Investing with EquityRoots

But all of this underscores the big reason why hotel investment is, comparatively, a fairly seamless and accessible investment: When you invest through a platform like EquityRoots, you’re not actually signing up to run the hotel. You’re investing in an experienced hotel management team with a peerless track record and a trustworthy flag on its pole. In fact, EquityRoots has sufficient clout in the hotel industry that we can gain access to The Big 4—Marriott, Hilton, IHG, and Hyatt.

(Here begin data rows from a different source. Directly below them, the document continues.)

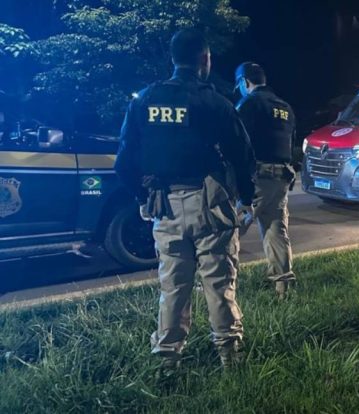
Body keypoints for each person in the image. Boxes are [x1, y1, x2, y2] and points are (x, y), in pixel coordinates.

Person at [115, 29, 256, 375]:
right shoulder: (215, 102)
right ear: (205, 60)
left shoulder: (144, 100)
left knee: (173, 286)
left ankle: (167, 362)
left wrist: (142, 195)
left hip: (165, 207)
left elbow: (122, 162)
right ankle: (230, 360)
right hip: (210, 204)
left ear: (172, 60)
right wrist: (247, 200)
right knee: (220, 285)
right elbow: (244, 156)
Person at [234, 62, 297, 298]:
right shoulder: (285, 107)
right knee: (276, 229)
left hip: (256, 177)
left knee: (230, 229)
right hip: (281, 177)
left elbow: (238, 143)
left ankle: (219, 285)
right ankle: (283, 287)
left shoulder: (248, 104)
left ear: (244, 82)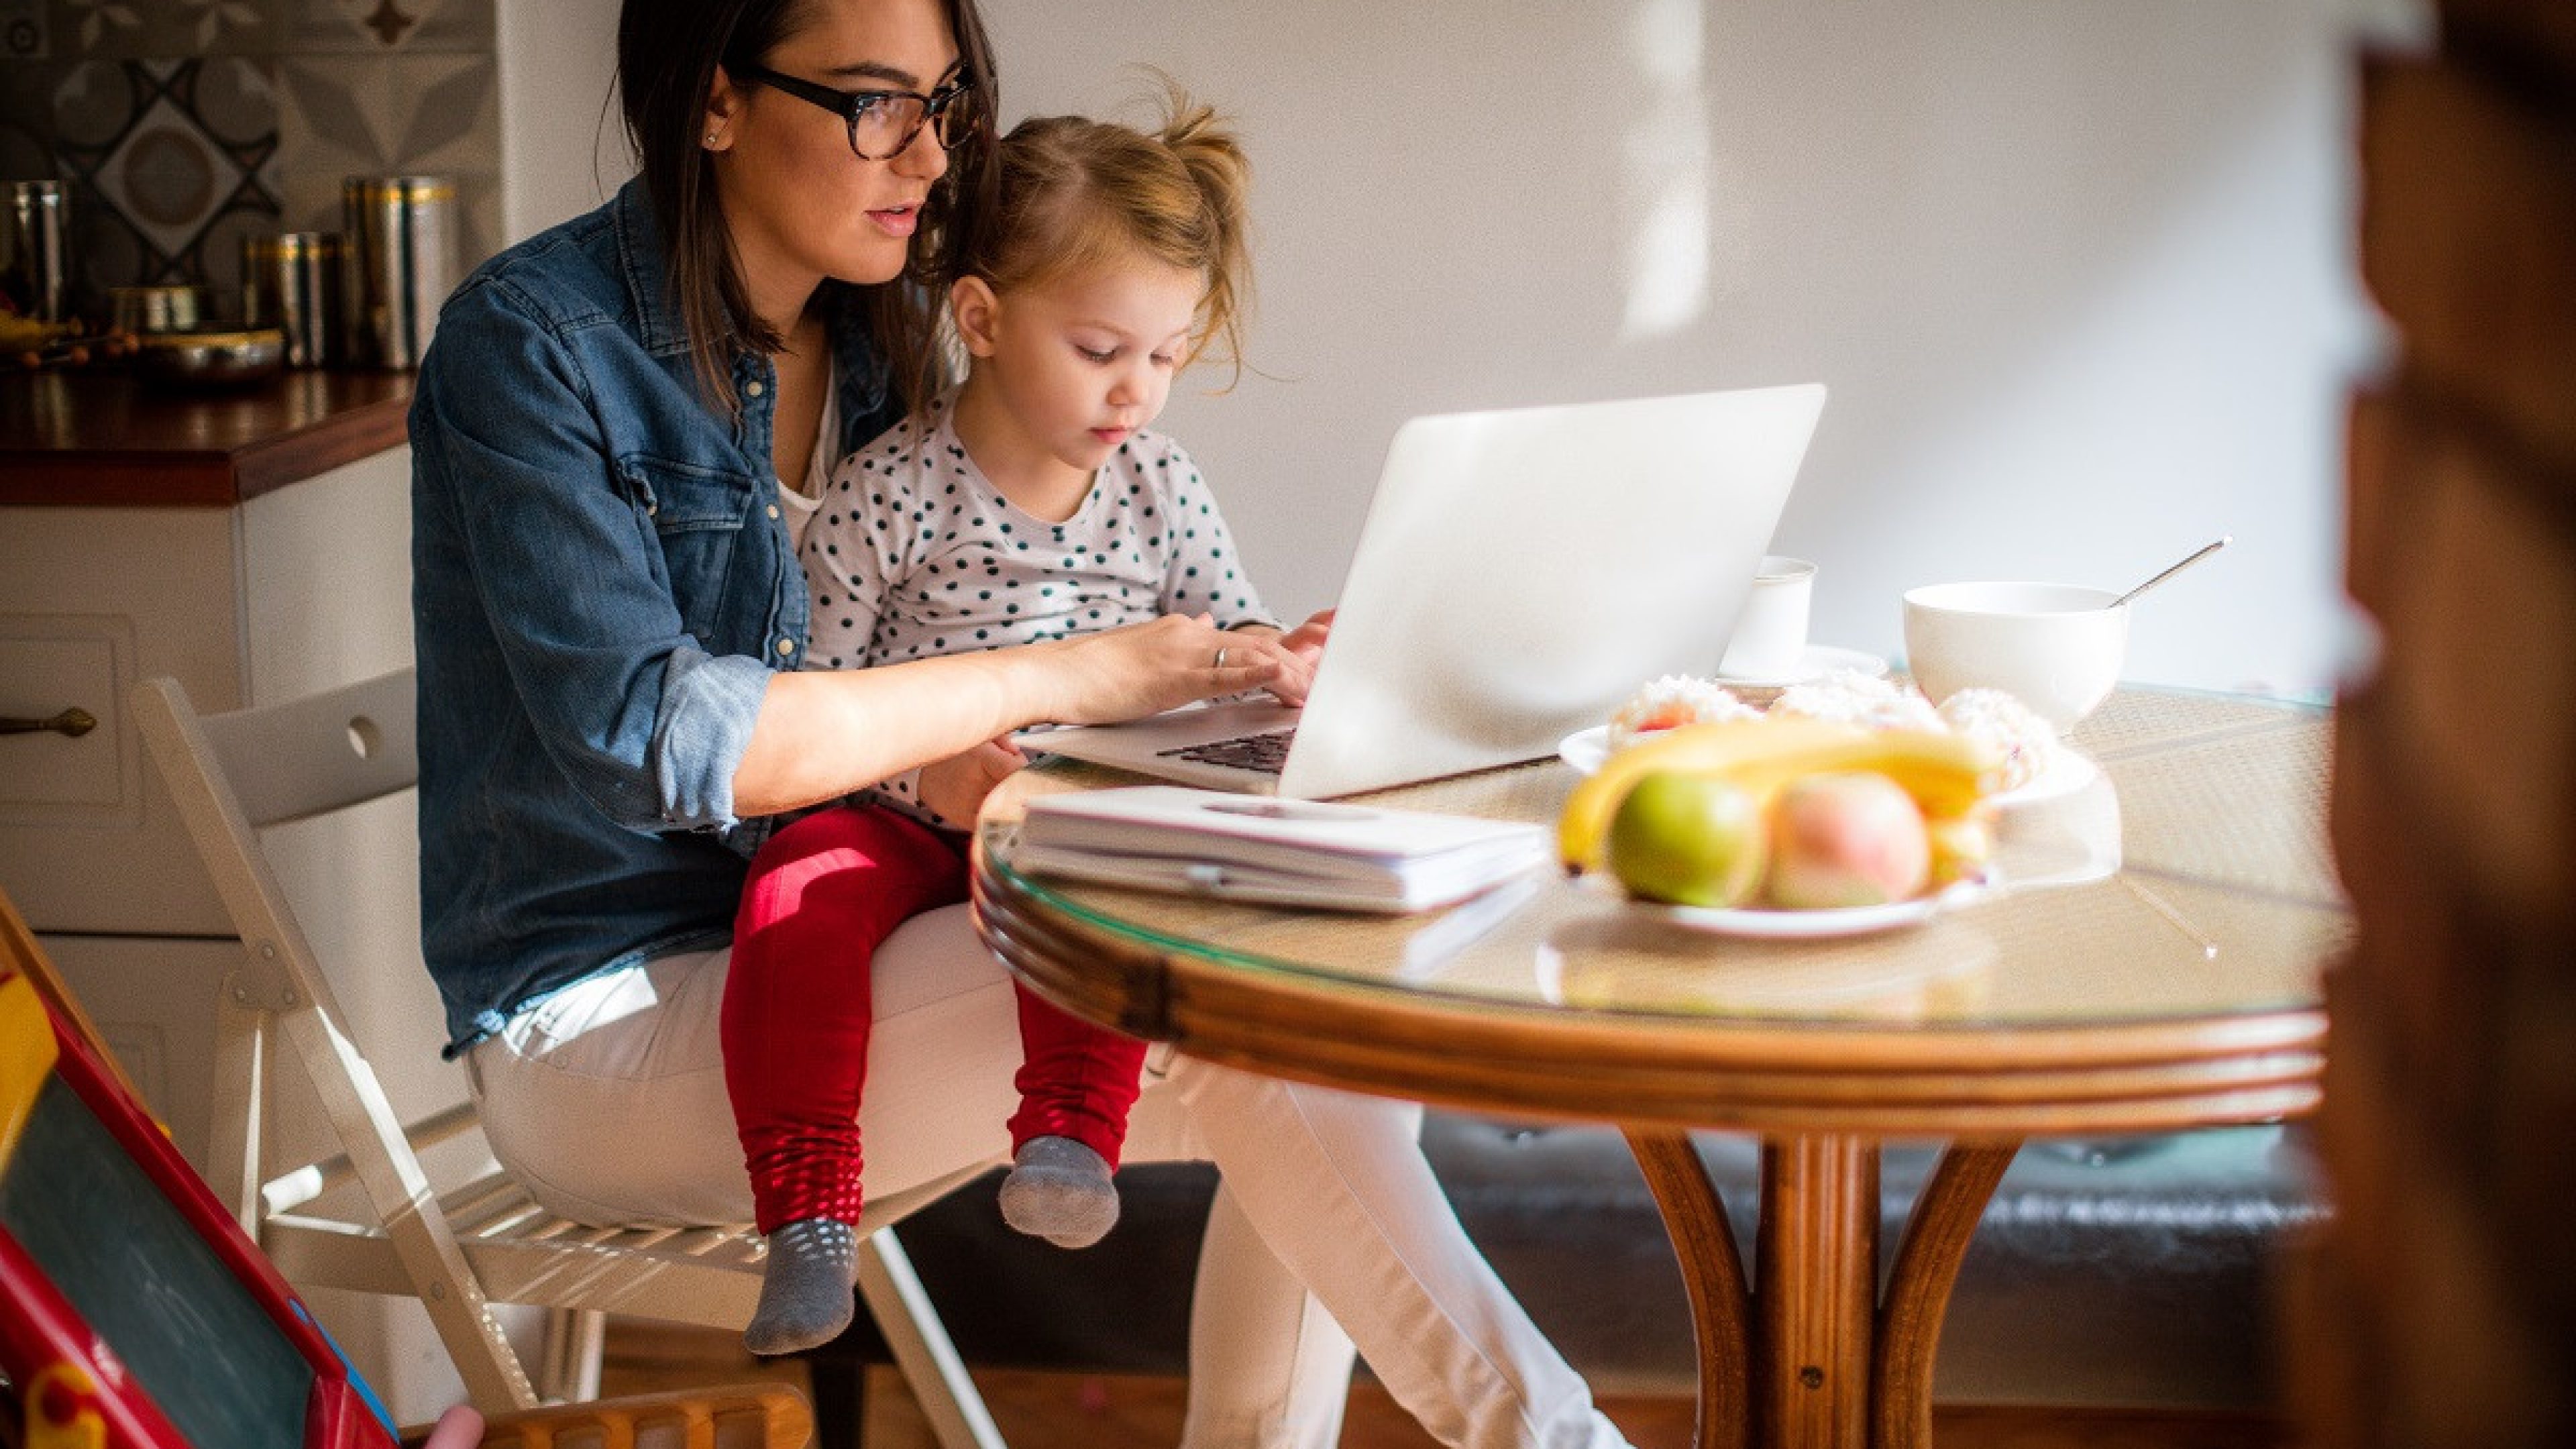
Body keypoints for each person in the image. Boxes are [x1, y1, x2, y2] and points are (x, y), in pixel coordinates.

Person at [408, 0, 1636, 1443]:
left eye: (949, 104)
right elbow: (676, 745)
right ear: (716, 100)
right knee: (1237, 1004)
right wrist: (1077, 677)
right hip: (616, 1016)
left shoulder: (888, 343)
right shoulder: (537, 345)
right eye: (876, 103)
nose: (929, 157)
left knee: (1318, 1036)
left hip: (854, 933)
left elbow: (930, 684)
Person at [723, 88, 1336, 1354]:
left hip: (1064, 814)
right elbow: (813, 725)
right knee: (792, 894)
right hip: (897, 815)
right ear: (984, 318)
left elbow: (1227, 642)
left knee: (1101, 884)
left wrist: (1284, 659)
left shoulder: (1160, 487)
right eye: (1104, 351)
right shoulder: (887, 491)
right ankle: (807, 1215)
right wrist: (931, 783)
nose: (1139, 395)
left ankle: (1069, 1134)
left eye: (1165, 357)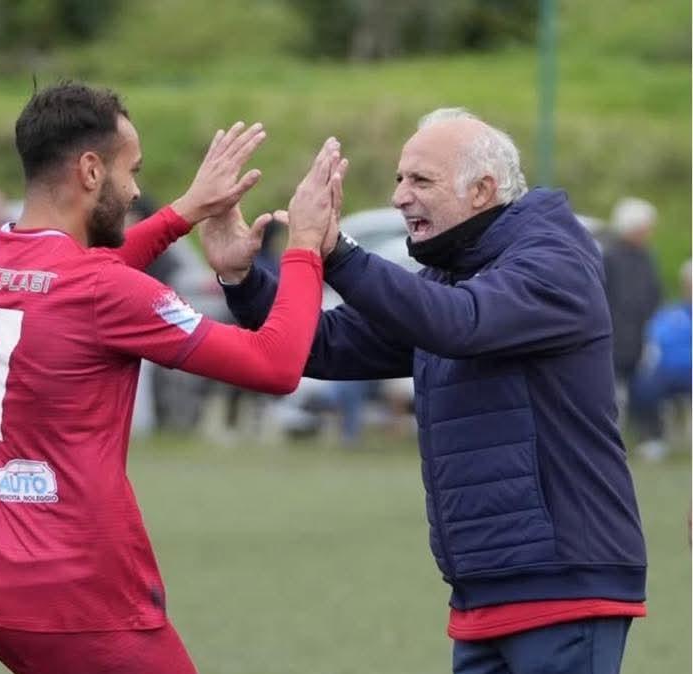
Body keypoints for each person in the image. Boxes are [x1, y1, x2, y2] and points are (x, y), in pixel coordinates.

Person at [204, 108, 647, 674]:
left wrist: (338, 252)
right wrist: (243, 280)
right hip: (485, 591)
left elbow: (459, 322)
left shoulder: (552, 260)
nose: (399, 197)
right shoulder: (452, 274)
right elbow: (327, 343)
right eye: (398, 179)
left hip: (563, 585)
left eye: (420, 181)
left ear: (483, 190)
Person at [0, 81, 344, 674]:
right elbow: (276, 364)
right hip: (85, 602)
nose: (136, 189)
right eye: (131, 170)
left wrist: (186, 211)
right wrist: (306, 247)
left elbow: (80, 282)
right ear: (90, 170)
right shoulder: (101, 289)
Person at [602, 197, 662, 414]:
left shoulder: (647, 257)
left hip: (641, 337)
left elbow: (655, 294)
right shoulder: (609, 257)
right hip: (615, 339)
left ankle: (646, 438)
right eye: (646, 228)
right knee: (614, 397)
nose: (649, 233)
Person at [629, 259, 692, 461]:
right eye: (688, 284)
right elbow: (654, 338)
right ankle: (654, 439)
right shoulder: (671, 313)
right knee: (643, 385)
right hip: (667, 372)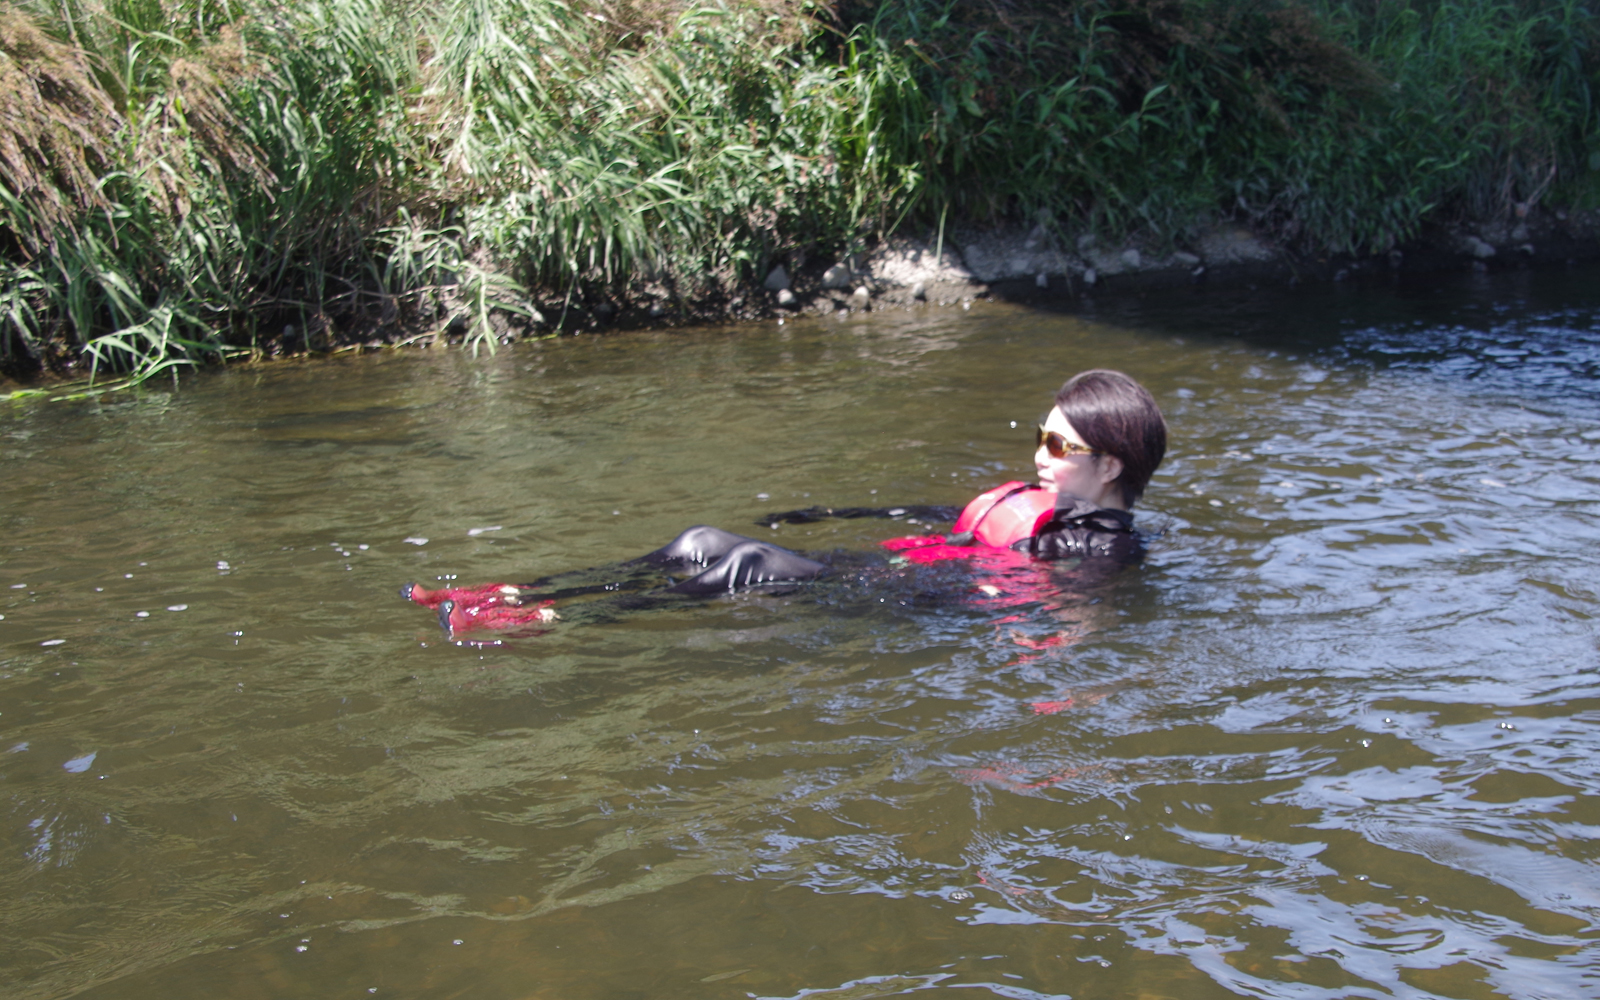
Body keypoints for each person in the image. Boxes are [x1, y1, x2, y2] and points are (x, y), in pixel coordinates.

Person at [402, 369, 1166, 635]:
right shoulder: (1046, 503)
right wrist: (828, 516)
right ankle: (519, 588)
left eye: (1059, 447)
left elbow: (1067, 604)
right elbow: (947, 516)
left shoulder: (1103, 543)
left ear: (1109, 467)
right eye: (1042, 434)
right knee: (701, 539)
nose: (1039, 453)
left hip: (898, 599)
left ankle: (546, 622)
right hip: (882, 562)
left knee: (742, 569)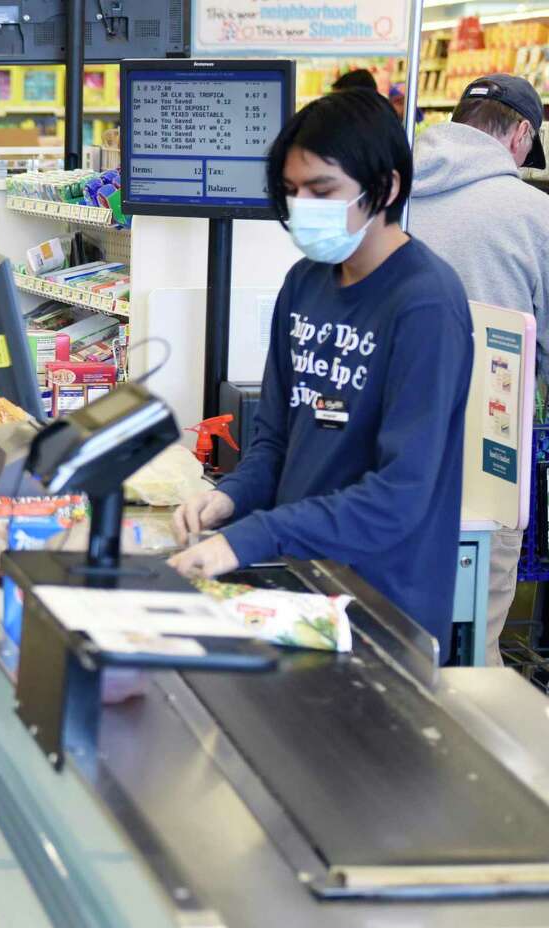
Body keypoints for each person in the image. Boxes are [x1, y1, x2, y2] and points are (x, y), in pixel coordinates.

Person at [169, 89, 474, 660]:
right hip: (301, 585)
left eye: (322, 190)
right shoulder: (305, 284)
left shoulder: (426, 304)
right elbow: (275, 442)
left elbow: (399, 496)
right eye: (292, 192)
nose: (303, 206)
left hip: (382, 609)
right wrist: (230, 500)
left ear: (385, 188)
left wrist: (253, 536)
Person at [409, 74, 549, 665]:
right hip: (485, 463)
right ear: (520, 133)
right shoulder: (533, 213)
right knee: (472, 650)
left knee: (387, 631)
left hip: (384, 456)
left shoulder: (389, 191)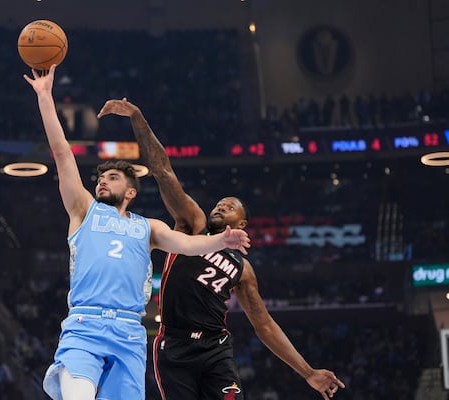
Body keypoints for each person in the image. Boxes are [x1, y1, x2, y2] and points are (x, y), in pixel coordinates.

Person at [23, 66, 251, 400]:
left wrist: (222, 240)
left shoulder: (149, 228)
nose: (102, 181)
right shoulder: (84, 210)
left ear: (131, 191)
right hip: (85, 326)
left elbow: (188, 244)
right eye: (100, 178)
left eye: (112, 177)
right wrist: (45, 97)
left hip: (129, 333)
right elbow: (61, 152)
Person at [97, 98, 346, 400]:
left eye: (230, 206)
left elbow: (264, 325)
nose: (220, 205)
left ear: (242, 223)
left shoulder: (243, 269)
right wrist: (138, 118)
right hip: (174, 348)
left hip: (215, 349)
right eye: (219, 203)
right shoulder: (193, 226)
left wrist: (308, 372)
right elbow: (163, 172)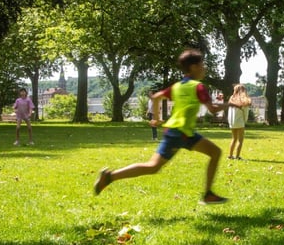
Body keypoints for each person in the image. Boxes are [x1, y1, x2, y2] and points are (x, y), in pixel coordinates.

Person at [93, 49, 228, 205]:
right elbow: (212, 109)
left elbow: (156, 97)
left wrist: (156, 118)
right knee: (152, 167)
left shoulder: (178, 86)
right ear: (193, 67)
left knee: (214, 152)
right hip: (180, 133)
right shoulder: (198, 87)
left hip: (182, 132)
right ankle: (110, 176)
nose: (204, 68)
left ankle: (208, 194)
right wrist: (230, 103)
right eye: (201, 64)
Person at [227, 83, 251, 159]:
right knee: (240, 140)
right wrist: (245, 121)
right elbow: (246, 112)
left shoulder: (231, 98)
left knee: (234, 139)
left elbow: (229, 111)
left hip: (232, 122)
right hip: (240, 122)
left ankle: (230, 155)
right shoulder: (244, 100)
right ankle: (237, 156)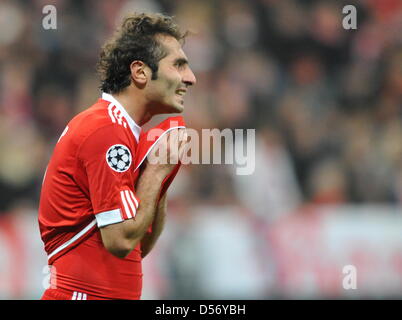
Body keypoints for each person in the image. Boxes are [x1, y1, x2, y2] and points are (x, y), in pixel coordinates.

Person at [38, 12, 196, 300]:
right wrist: (157, 171)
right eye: (179, 65)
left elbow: (138, 244)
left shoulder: (123, 131)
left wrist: (159, 180)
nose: (191, 78)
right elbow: (120, 239)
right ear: (140, 72)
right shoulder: (105, 129)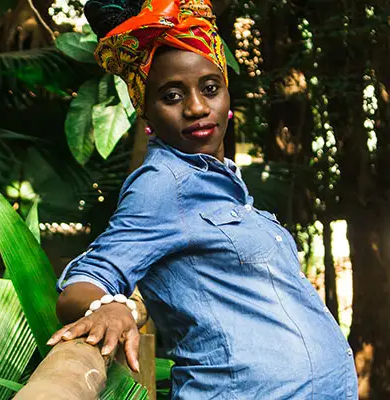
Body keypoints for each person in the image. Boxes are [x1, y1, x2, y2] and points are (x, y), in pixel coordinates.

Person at [48, 0, 359, 398]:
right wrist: (111, 308)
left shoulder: (223, 181)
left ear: (227, 98)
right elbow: (84, 283)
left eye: (210, 89)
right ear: (146, 112)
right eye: (172, 96)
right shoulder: (162, 184)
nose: (197, 107)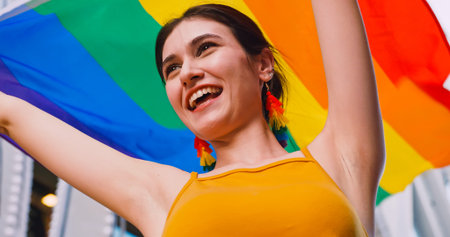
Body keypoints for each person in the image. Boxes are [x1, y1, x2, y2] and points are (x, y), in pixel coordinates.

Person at [0, 1, 385, 236]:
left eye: (206, 48)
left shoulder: (341, 158)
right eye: (171, 69)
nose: (187, 73)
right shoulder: (160, 195)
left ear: (263, 64)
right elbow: (11, 115)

Those brands aren’t available to just anyone—not even investors with huge wads of money or a few years of actual hotel experience. They only trust their coveted name recognition to truly seasoned, expert hoteliers—and EquityRoots is proud to be on that list.

The bottom line: An investment with EquityRoots is smart. We know the hotel business. We choose promising markets and ensure that our hotels are well-run and that they offer brand recognition. All the pieces are in place for a robust, fruitful real estate investment.